Saved data entries:
** BEGIN **

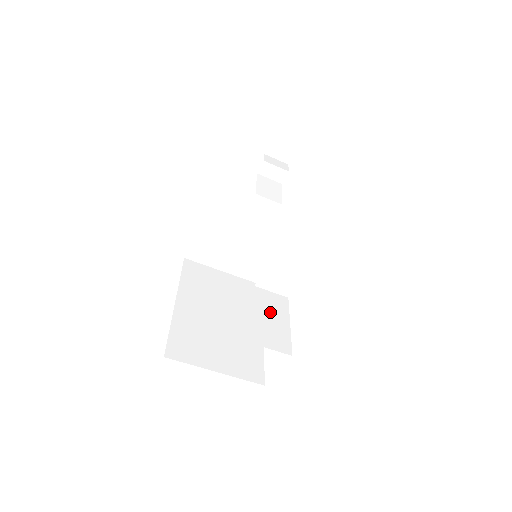
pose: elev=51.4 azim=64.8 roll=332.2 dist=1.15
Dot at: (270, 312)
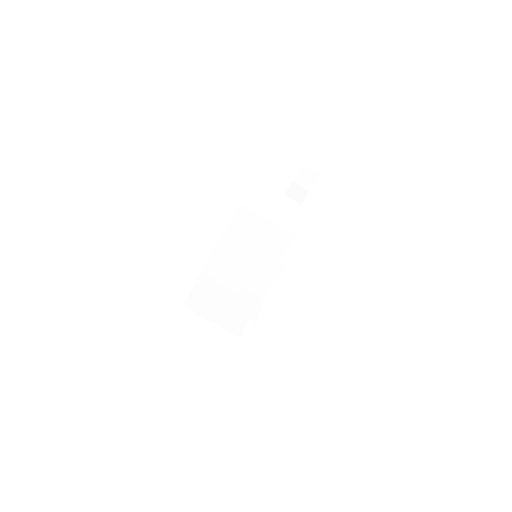
Dot at: (252, 294)
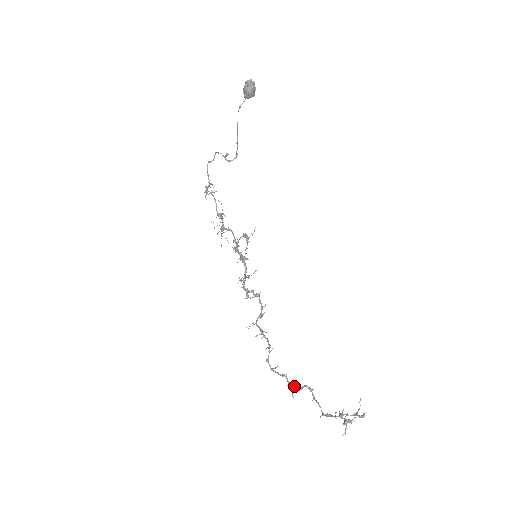
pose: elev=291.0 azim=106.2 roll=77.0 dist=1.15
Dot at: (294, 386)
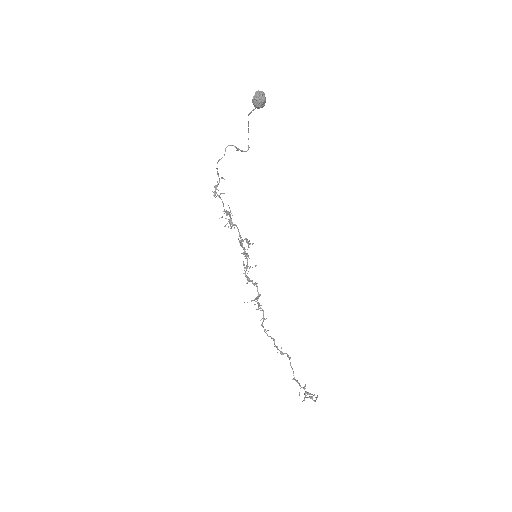
Dot at: occluded
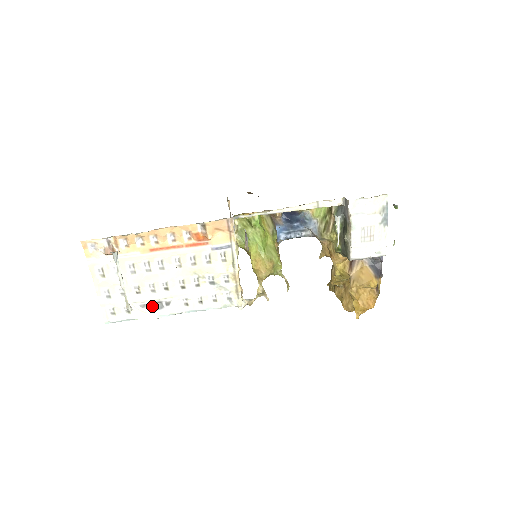
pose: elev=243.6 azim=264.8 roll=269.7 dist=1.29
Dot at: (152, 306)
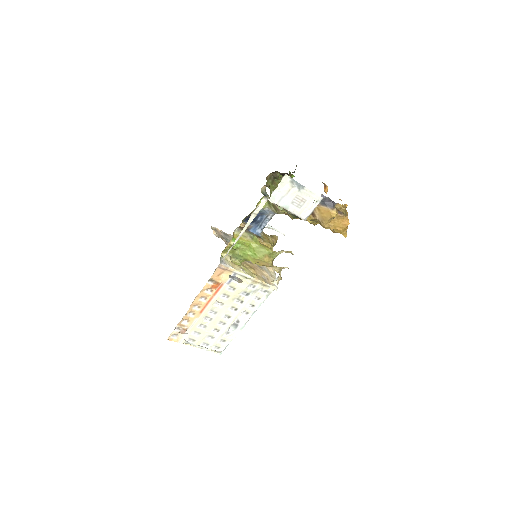
Dot at: (232, 329)
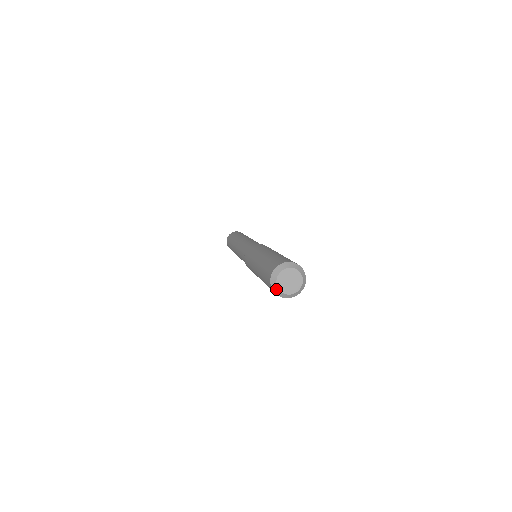
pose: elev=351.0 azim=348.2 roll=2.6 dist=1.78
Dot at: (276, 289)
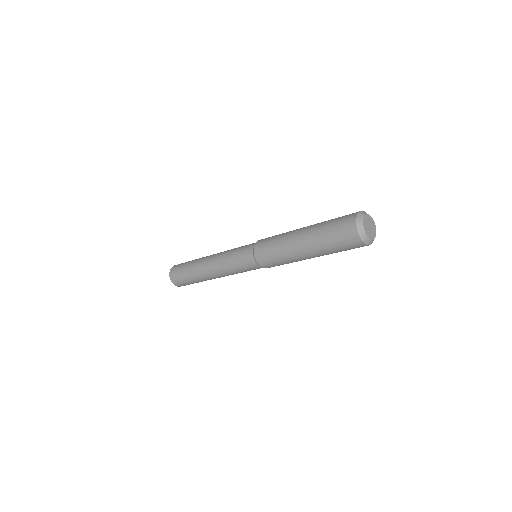
Dot at: (361, 219)
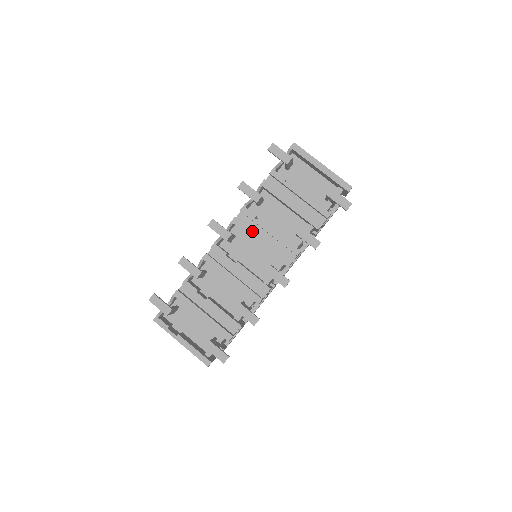
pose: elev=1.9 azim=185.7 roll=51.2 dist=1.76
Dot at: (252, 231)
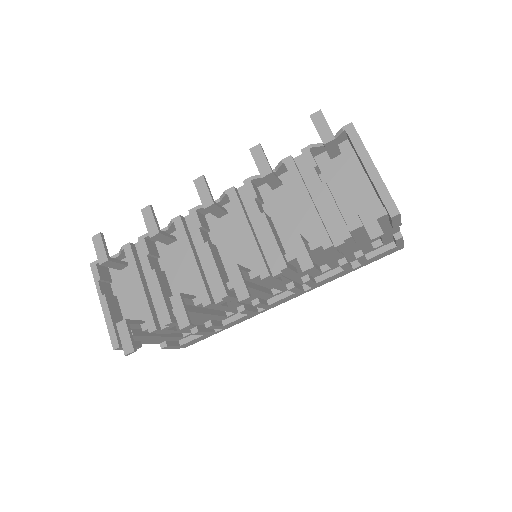
Dot at: (243, 213)
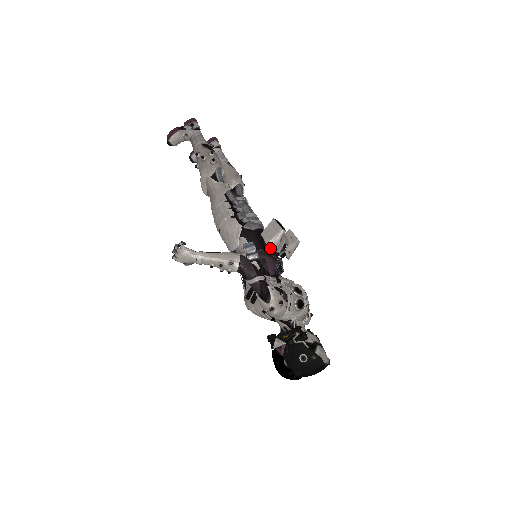
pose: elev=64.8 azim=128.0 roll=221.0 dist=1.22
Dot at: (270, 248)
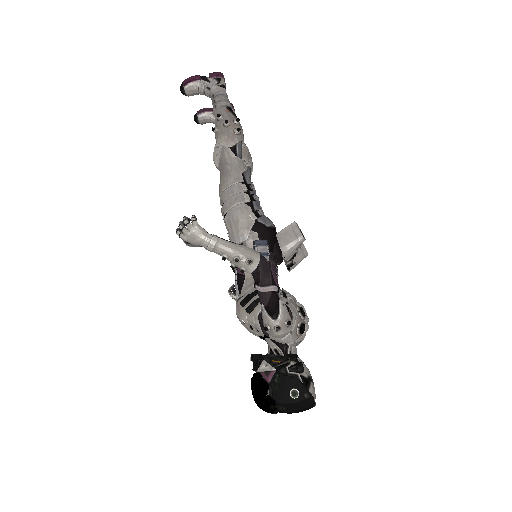
Dot at: (283, 254)
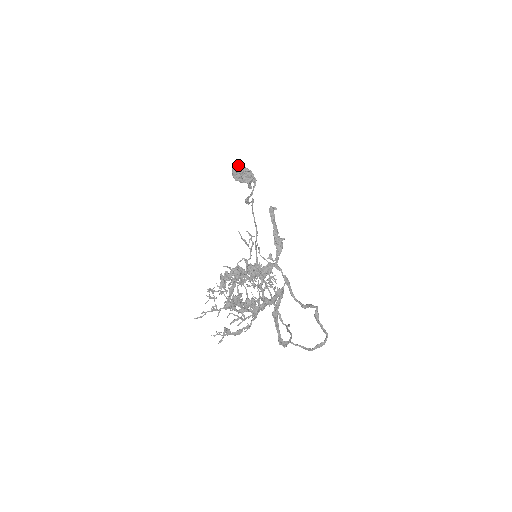
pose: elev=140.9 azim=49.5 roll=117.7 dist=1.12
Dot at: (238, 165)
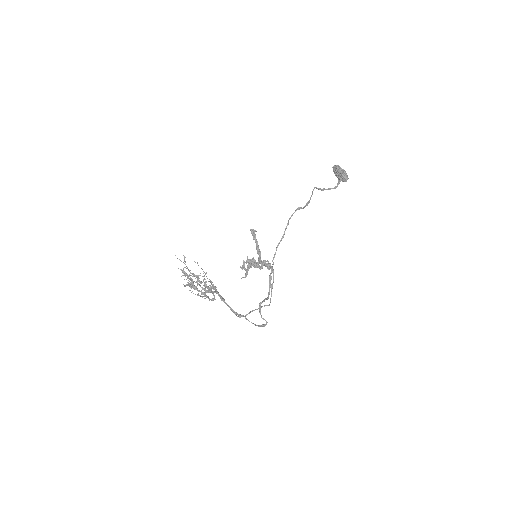
Dot at: (336, 166)
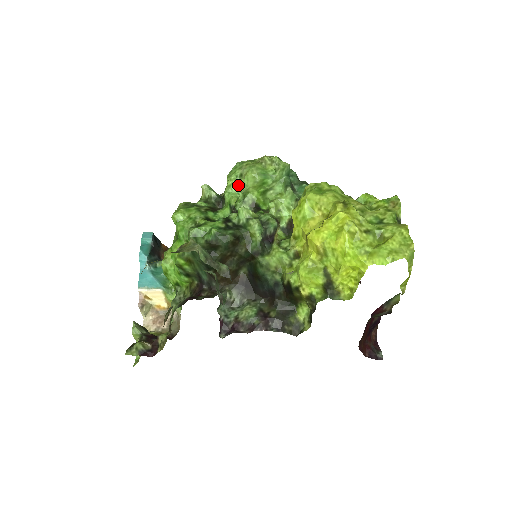
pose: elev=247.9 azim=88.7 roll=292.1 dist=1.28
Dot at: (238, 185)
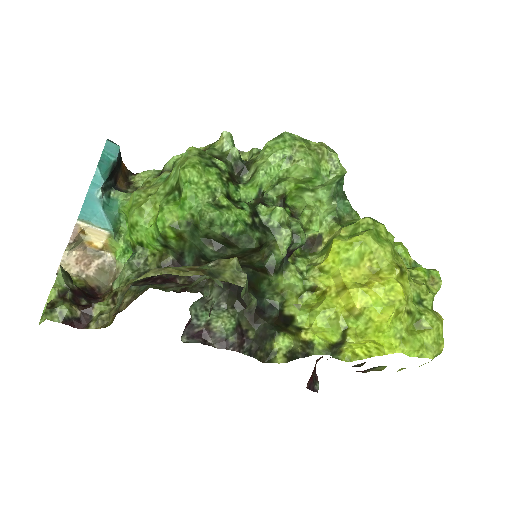
Dot at: (280, 168)
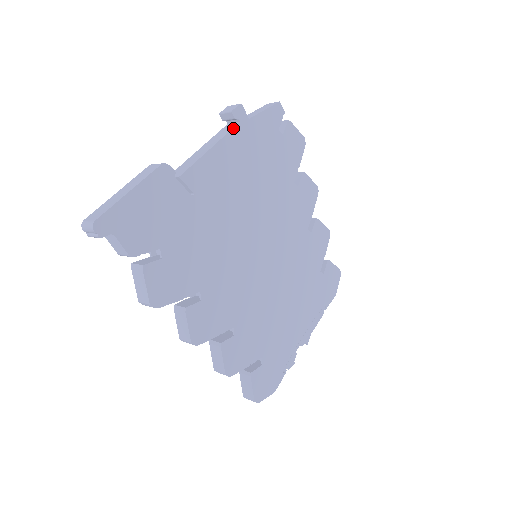
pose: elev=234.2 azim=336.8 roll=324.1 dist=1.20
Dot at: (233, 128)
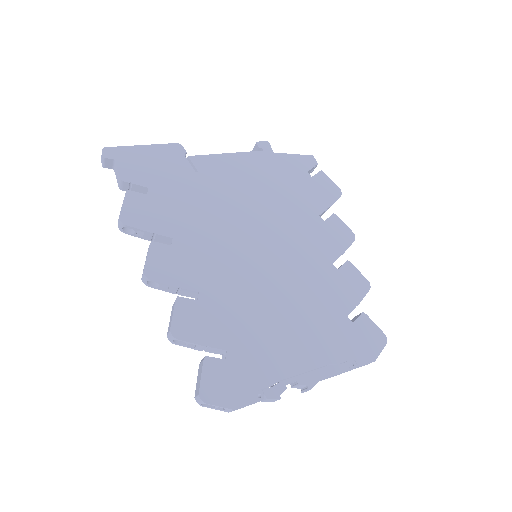
Dot at: (254, 151)
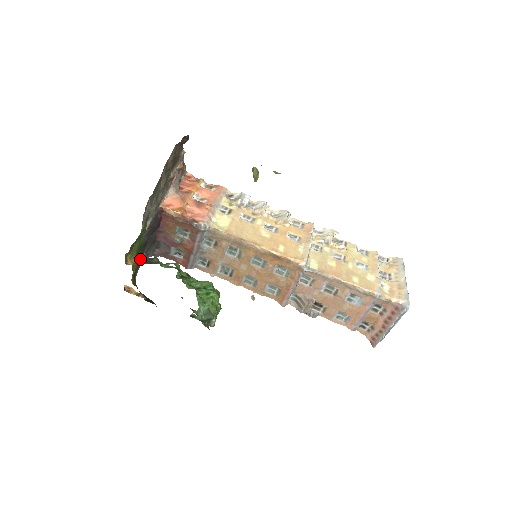
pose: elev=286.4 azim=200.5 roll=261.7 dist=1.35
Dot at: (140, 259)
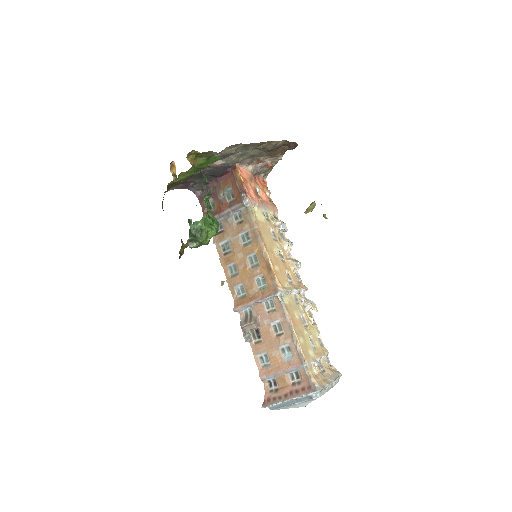
Dot at: (195, 167)
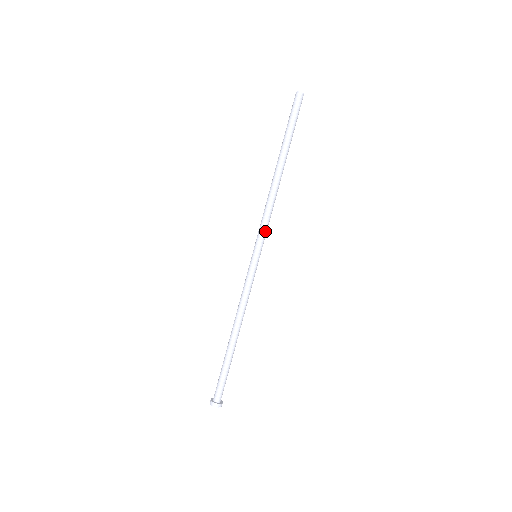
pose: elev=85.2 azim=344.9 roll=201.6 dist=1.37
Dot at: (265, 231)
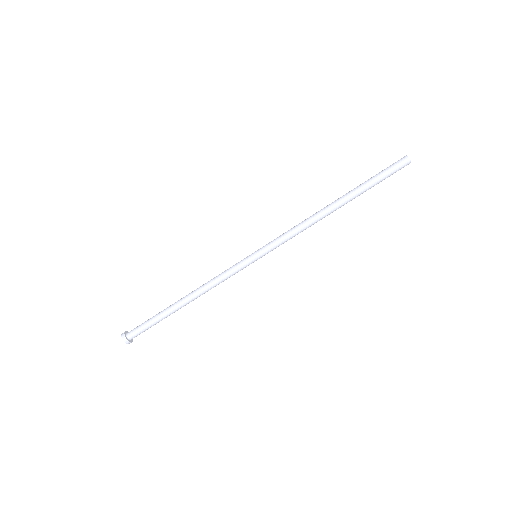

** END **

EXERCISE AIM — Put every line of the entries above into a Markdown table with the columns "Row" and "Line," numbering the rows and skipping blank lines. Leave the pictures out.

WRITTEN ANSWER —
| Row | Line |
|---|---|
| 1 | pose: elev=51.4 azim=64.8 roll=332.2 dist=1.15 |
| 2 | Dot at: (270, 312) |
| 3 | Dot at: (252, 294) |
| 4 | pose: elev=291.0 azim=106.2 roll=77.0 dist=1.15 |
| 5 | Dot at: (294, 386) |
| 6 | Dot at: occluded |
| 7 | pose: elev=243.6 azim=264.8 roll=269.7 dist=1.29 |
| 8 | Dot at: (152, 306) |
| 9 | Dot at: (232, 329) |
| 10 | pose: elev=351.0 azim=348.2 roll=2.6 dist=1.78 |
| 11 | Dot at: (276, 289) |
| 12 | Dot at: (361, 219) |
| 13 | pose: elev=1.9 azim=185.7 roll=51.2 dist=1.76 |
| 14 | Dot at: (252, 231) |
| 15 | Dot at: (243, 213) |
| 16 | pose: elev=64.8 azim=128.0 roll=221.0 dist=1.22 |
| 17 | Dot at: (270, 248) |
| 18 | Dot at: (283, 254) |
| 19 | pose: elev=140.9 azim=49.5 roll=117.7 dist=1.12 |
| 20 | Dot at: (238, 165) |
| 21 | Dot at: (336, 166) |
| 22 | pose: elev=247.9 azim=88.7 roll=292.1 dist=1.28 |
| 23 | Dot at: (238, 185) |
| 24 | Dot at: (280, 168) |
| 25 | pose: elev=234.2 azim=336.8 roll=324.1 dist=1.20 |
| 26 | Dot at: (233, 128) |
| 27 | Dot at: (254, 151) |
| 28 | pose: elev=286.4 azim=200.5 roll=261.7 dist=1.35 |
| 29 | Dot at: (140, 259) |
| 30 | Dot at: (195, 167) |
| 31 | pose: elev=85.2 azim=344.9 roll=201.6 dist=1.37 |
| 32 | Dot at: (265, 231) |